Superstition and Desire to Get Rich Drive Child Sacrifice
Detective Emmanuel Mafundo took us to the spot, not too far from his home, where they found Clive’s remains in this pit toilet filled with human feces.
Mafundo said the key suspect turned out to be Kaseggu’s neighbor, a wealthy businessman who allegedly hired two men to kidnap and mutilate Clive’s body, believing the act would bring “good luck” to his new hotel project.
Detective Mafundo said the suspect paid the equivalent of $1,400 for Clive’s life.
“I found it so queer how someone, because of superstition, can be able to sacrifice a three-year-old kid,” Mafundo, a Uganda police superintendent told CBN News.
Child sacrifice in Uganda is such a serious and widespread problem that the government has even set up an anti-child sacrifice and human trafficking task force.
Chief investigator Moses Binoga heads up the agency.
He says that in addition to decapitation and genital mutilation, witch doctors often slice the child’s tongue and mix it with herbs for special powers.
“The tongue is used, they believe, to silence enemies,” Binoga described.
Mike Chibita is Uganda’s top law enforcement official, the equivalent of America’s Attorney General.
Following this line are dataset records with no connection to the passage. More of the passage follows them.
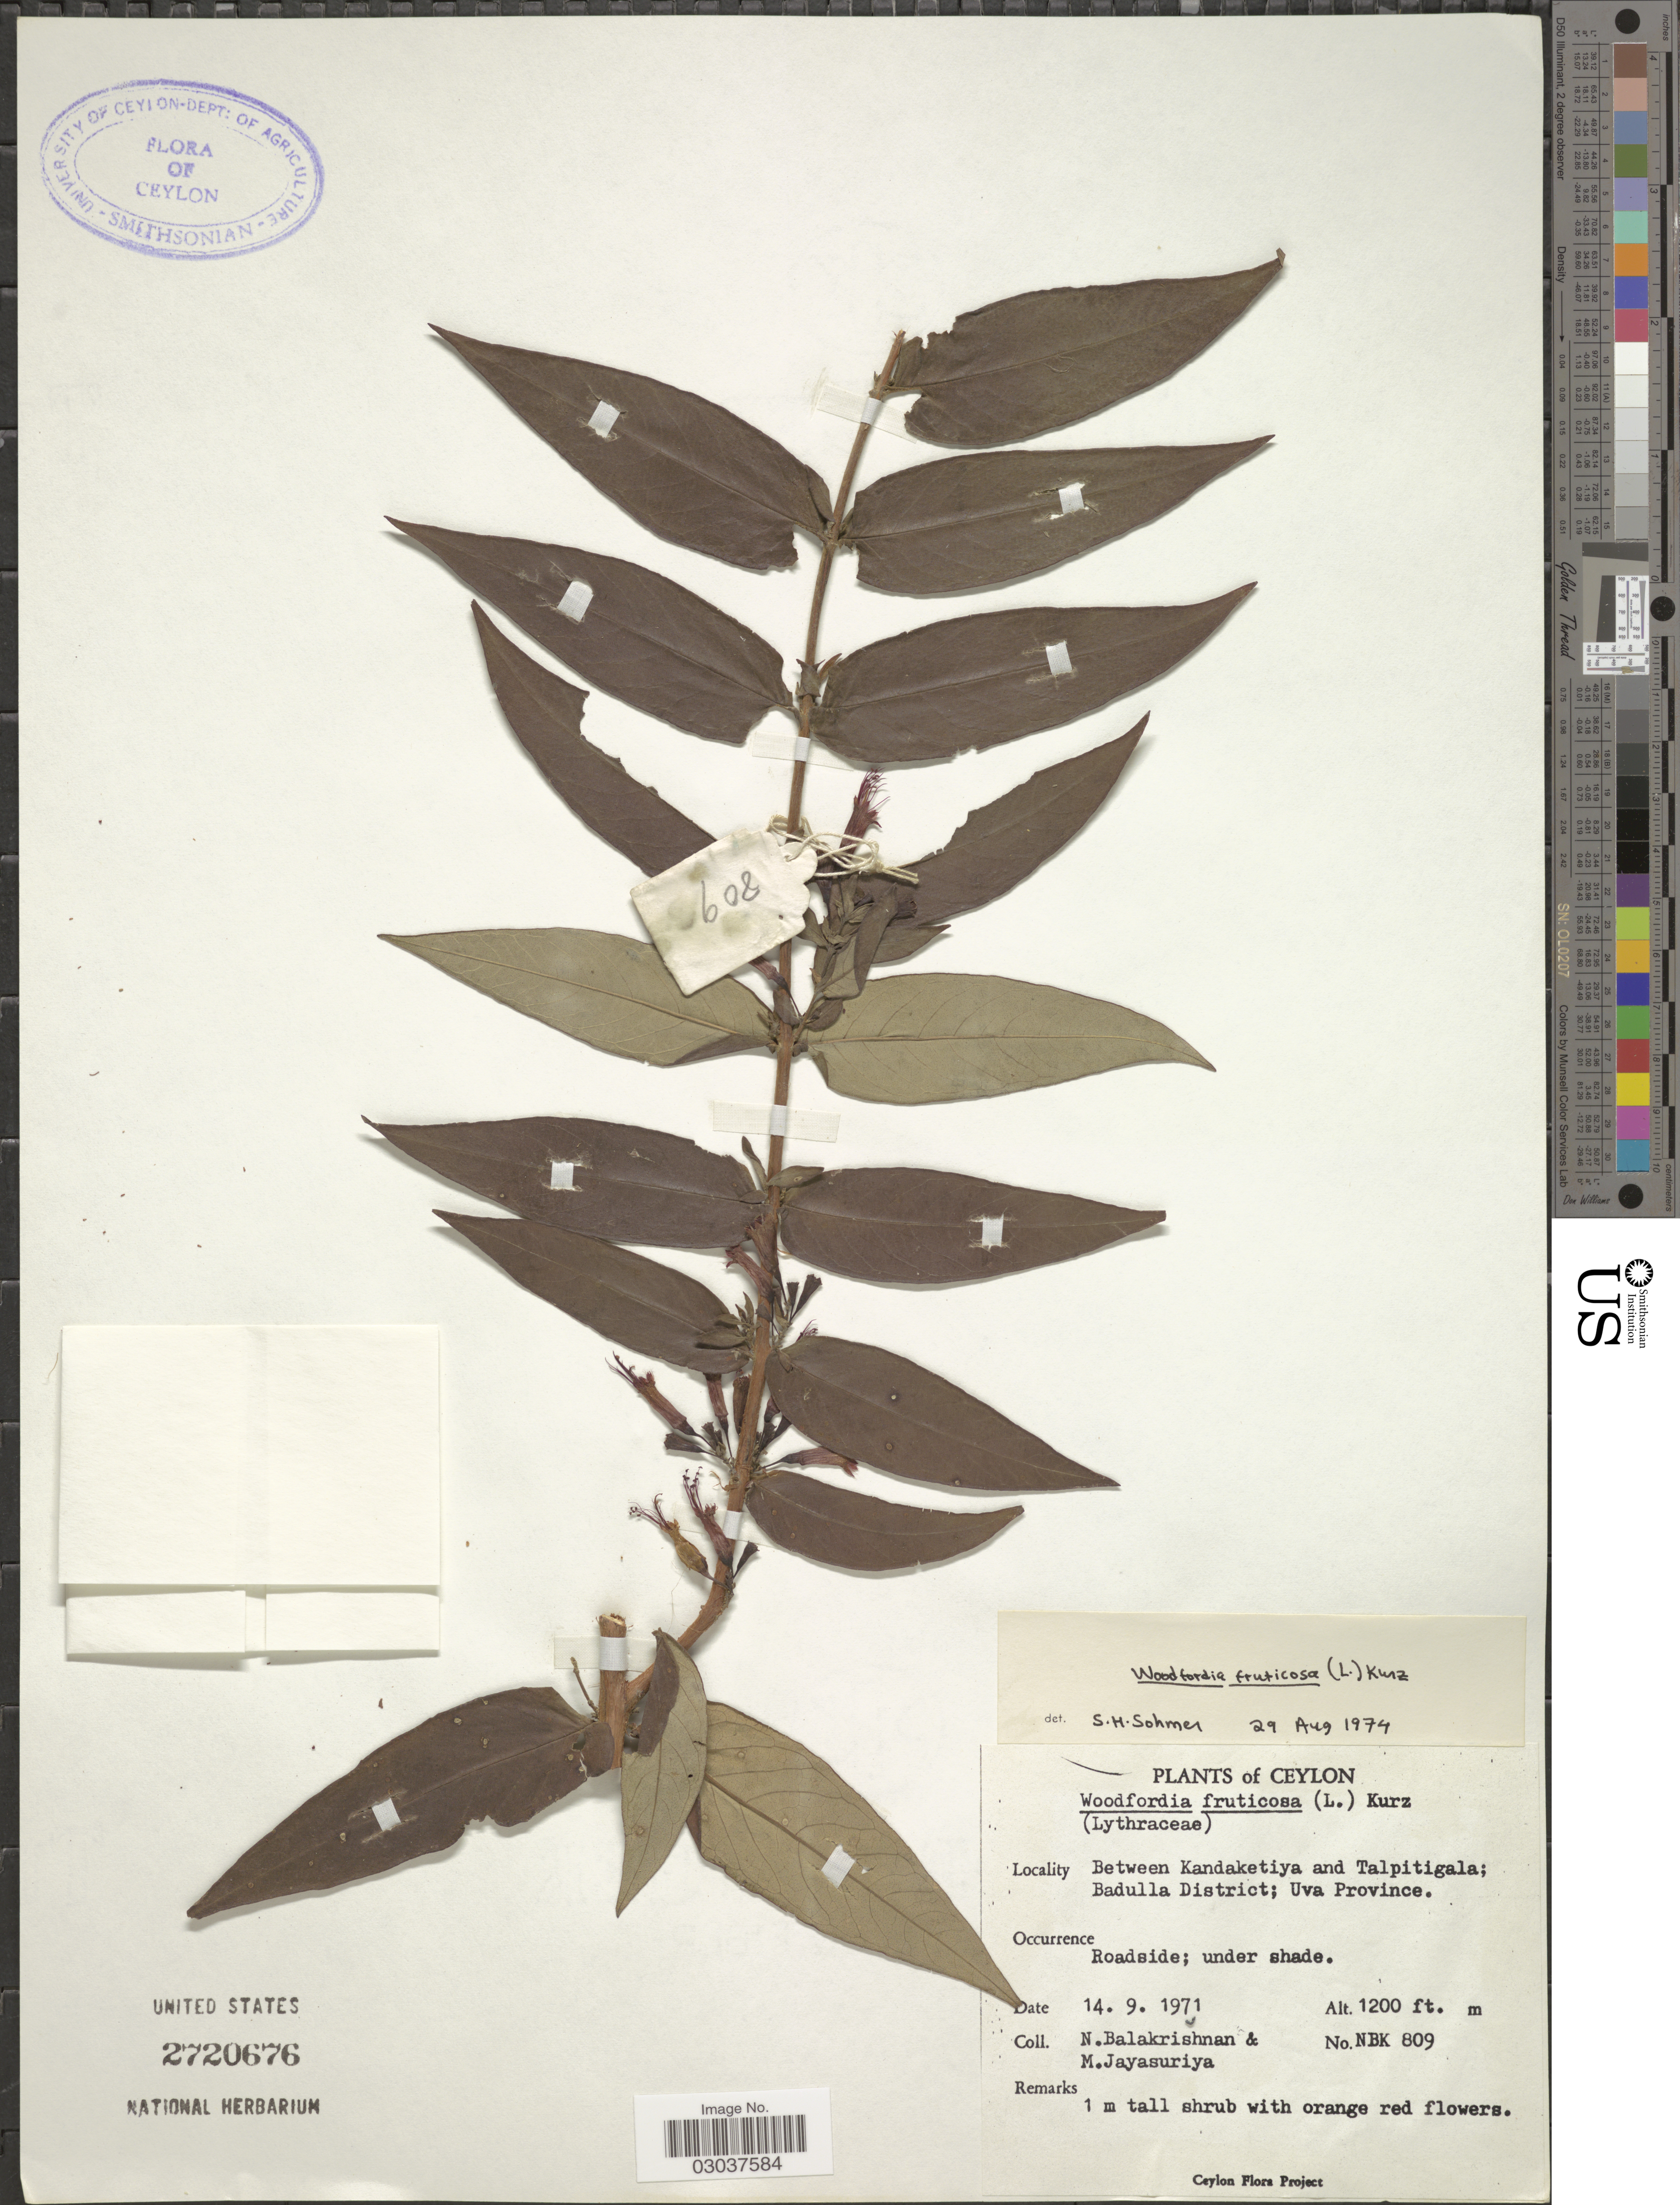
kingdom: Plantae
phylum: Tracheophyta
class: Magnoliopsida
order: Myrtales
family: Lythraceae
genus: Woodfordia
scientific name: Woodfordia fruticosa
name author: (L.) Kurz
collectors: N. Balakrishnan & M. Jayasuriya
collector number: NBK809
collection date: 1971-09-14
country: Sri Lanka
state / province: Uva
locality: Ceylon. Between Kandaketiya and Talpitigala; Badulla District; Uva Province.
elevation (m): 366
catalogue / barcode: US 2720676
He says superstition and the desire to get rich quick contribute to high child sacrifice rates in his country.
“The connection is that these witch doctors come and tell people who want to get rich that in order to get rich you need to sacrifice human blood,” said Chibita, who serves as Uganda’s director of public prosecutions.
Three Boys Who Survived
Best friends Kanani Nankunda, George Mukisa and Allan Ssembatya are fortunate to be alive, but bear the physical and emotional scars of their past. The three are child sacrifice survivors.
A few years back, Kanani and his seven-year-old sister were attacked in the bush.
He has a ten-inch scar on the back of his neck where the witch doctor tried to drain his blood.
“I fainted and when I regained consciousness, I found my sister dead with her head missing,” Nankunda described to us in a low voice.